Electronics source listings
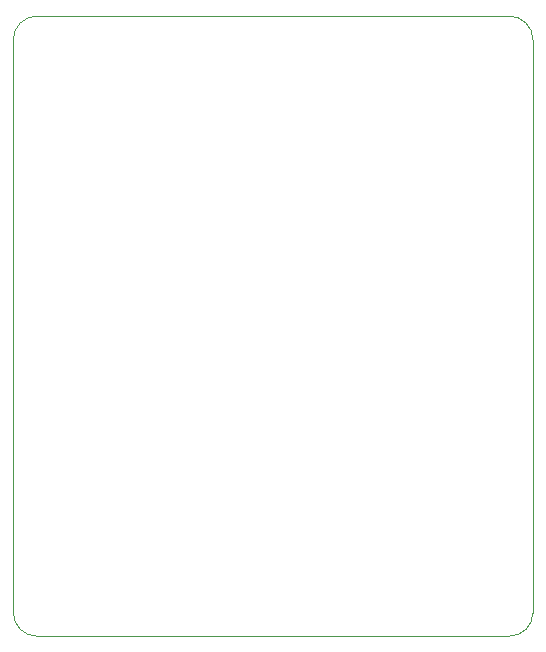
<source format=gbr>
%TF.GenerationSoftware,KiCad,Pcbnew,5.99.0-unknown-881cb3182b~117~ubuntu20.04.1*%
%TF.CreationDate,2021-02-24T10:03:55+00:00*%
%TF.ProjectId,pi400-pico-plate,70693430-302d-4706-9963-6f2d706c6174,rev?*%
%TF.SameCoordinates,Original*%
%TF.FileFunction,Profile,NP*%
%FSLAX46Y46*%
G04 Gerber Fmt 4.6, Leading zero omitted, Abs format (unit mm)*
G04 Created by KiCad (PCBNEW 5.99.0-unknown-881cb3182b~117~ubuntu20.04.1) date 2021-02-24 10:03:55*
%MOMM*%
%LPD*%
G01*
G04 APERTURE LIST*
%TA.AperFunction,Profile*%
%ADD10C,0.050000*%
%TD*%
G04 APERTURE END LIST*
D10*
X129000000Y-61000000D02*
G75*
G02*
X131000000Y-59000000I2000000J0D01*
G01*
X129000000Y-109500000D02*
X129000000Y-61000000D01*
X173000000Y-61000000D02*
X173000000Y-109500000D01*
X131000000Y-111500000D02*
G75*
G02*
X129000000Y-109500000I0J2000000D01*
G01*
X171000000Y-111500000D02*
X131000000Y-111500000D01*
X171000000Y-59000000D02*
G75*
G02*
X173000000Y-61000000I0J-2000000D01*
G01*
X173000000Y-109500000D02*
G75*
G02*
X171000000Y-111500000I-2000000J0D01*
G01*
X131000000Y-59000000D02*
X171000000Y-59000000D01*
M02*

</source>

Your goal: Return exactly the run of lines that opens with the one containing "X131000000Y-59000000D02*" and closes with the last line of the records above.

Your solution:
X131000000Y-59000000D02*
X171000000Y-59000000D01*
M02*

</source>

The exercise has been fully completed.